§ **Task requirements**: Do these statements agree with the breast cancer study abstract? Answer yes or no for each, and quote the deciding words. 1. The cohort had more non-BRCA carriers than BRCA carriers. 2. Disease-free survival differed significantly between the BRCA and non-BRCA groups. 3. BRCA carriers underwent prophylactic mastectomy and oophorectomy significantly more often.

Murat Keser, Özge Özer Kaya, Taha Reşid Özdemir, Emel Ebru Pala, Olçun Ümit Ünal, Gözde Kubat
Acta Haematologica Oncologica Turcica - 2025;58(3):226-231
Aim: Approximately 5-10% of breast cancer (BC) cases are hereditary, most frequently associated with germline variants in homologous recombination repair (HRR) genes such as BRCA1/2. However, non-BRCA HRR gene alterations, including ATM gene and CHEK2, may also influence tumor biology and clinical outcomes. This study aimed to evaluate the clinical relevance of germline homologous recombination deficiency (HRD)- related variants in BC and to compare the clinicopathological features and survival outcomes between BRCA and non-BRCA carriers. Methods: A retrospective cohort of 148 BC patients with germline HRD-related variants identified by next-generation sequencing between 2018 and 2022 was analyzed. Variants were classified according to the American College of Medical Genetics and Genomics/Association for Molecular Pathology 2015 criteria. Clinical, pathological, and survival data were assessed using descriptive statistics and Kaplan-Meier survival analysis with the Log-Rank test. Results: Of 148 patients (mean age 45.2+/-10.1 years), 80 (54%) carried BRCA variants and 68 (46%) non-BRCA variants, most frequently ATM and CHEK2. Pathogenic or likely pathogenic variants were more frequent in BRCA carriers (77.5% vs. 58.8%, p=0.014). Disease-free survival (DFS) did not differ significantly between BRCA and non-BRCA groups (p=0.42). Prophylactic mastectomy and oophorectomy were performed significantly more often in BRCA carriers (p<0.05). Conclusions: Although DFS was comparable between BRCA and non-BRCA carriers, relapse was more frequent in BRCA1 and pathogenic variant carriers. These results emphasize the clinical importance of integrating germline HRR gene analysis into personalized surveillance and management strategies in BC.

§ **Material provided**:
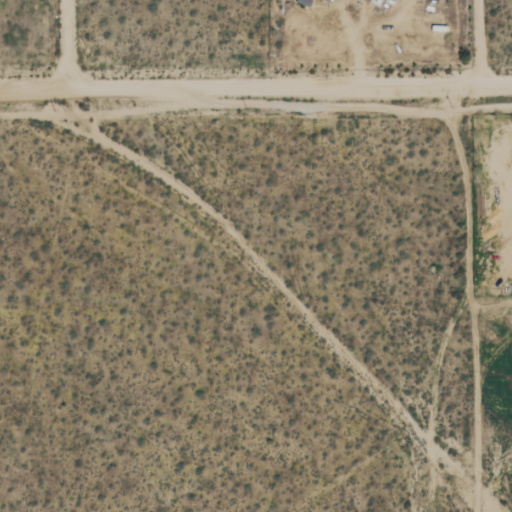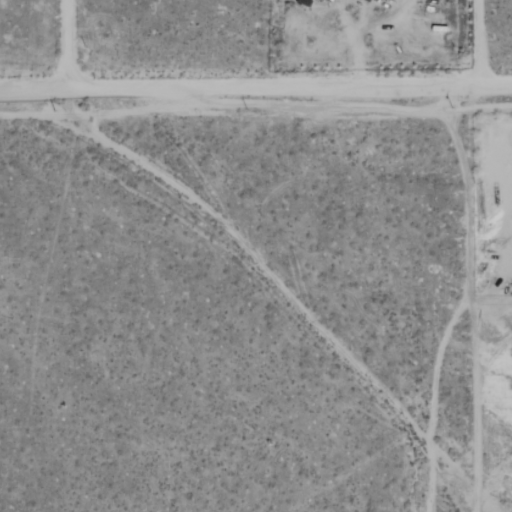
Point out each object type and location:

§ **Exercise solution**:
1. No: "80 (54%) carried BRCA variants and 68 (46%) non-BRCA variants"
2. No: "Disease-free survival (DFS) did not differ significantly between BRCA and non-BRCA groups (p=0.42)"
3. Yes: "Prophylactic mastectomy and oophorectomy were performed significantly more often in BRCA carriers (p<0.05)"